The computational analysis of disease-associated genes and their mutations reveals in 3-D the locations of changes on proteins based on those mutations and genes. Though the results are computational and based on probabilities, the researchers conducted physical experiments in a few cases that completely verified the computational analysis.
The problem, Yu said, is that there may be many mutations identified for each disease gene or for each disease by current large-scale genome sequencing projects and genomewide association studies. "If the mutations are enriched on a protein's interaction interface [areas where proteins interact with other proteins], then they are more likely to be a driver of disease," Yu said. By combining known knowledge of genes, mutations and protein structures, "it's a very nice method to determine driver mutations, and allows us to say, we should focus on these mutations and not on those."

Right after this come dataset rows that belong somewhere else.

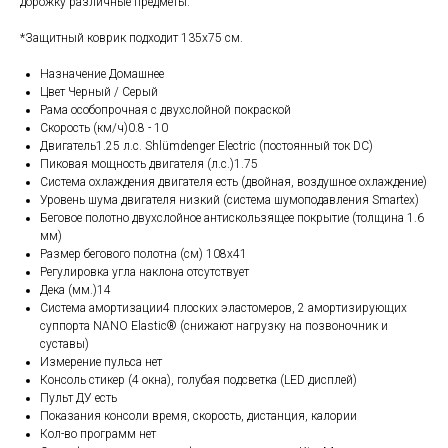
дорожку различные предметы.
*Защитный коврик подходит 135x75 см.
Назначение Домашнее
Цвет Черный / Серый
Рама особопрочная с двухслойной покраской
Скорость (км/ч)0.8 - 10
Двигатель1.25 л.с. Shlümdenger Electric (постоянный ток DC)
Пиковая мощность двигателя (л.с.)1.75
Система охлаждения двигателя есть (двойная, воздушное охлаждение)
Уровень шума двигателя низкий (система шумоподавления Smartex)
Беговое полотно двухслойное антискользящее покрытие (толщина 1.6
мм)
Размер бегового полотна (см) 108x41
Регулировка угла наклона отсутствует
Дека (мм.)14
Система амортизации4 плоских эластомеров, 2 амортизирующих
суппорта NANO Elastic® (снижают нагрузку на позвоночник и
суставы)
Измерение пульса нет
Консоль стикер (4 окна), голубая подсветка (LED дисплей)
Пульт ДУ есть
Показания консоли время, скорость, дистанция, калории
Кол-во программ нет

For example, in an analysis of colorectal cancer, Yu and colleagues found that out of nine genetic mutations that affect two proteins involved in DNA repair, three of those mutations showed up on the interface areas of the two proteins. "If they are on the interface, they are more likely to be drivers of disease," Yu said. "Then we did experiments that completely verified the computational analysis," he added.
The method can be applied to any disease, mutation and protein, he said.
Co-authors include researchers at Weill Cornell Medical College in New York City and Maastricht University in the Netherlands.
The study was funded by a startup fund from Cornell to Yu and National Institutes of Health grants awarded to Weill Cornell Medical College.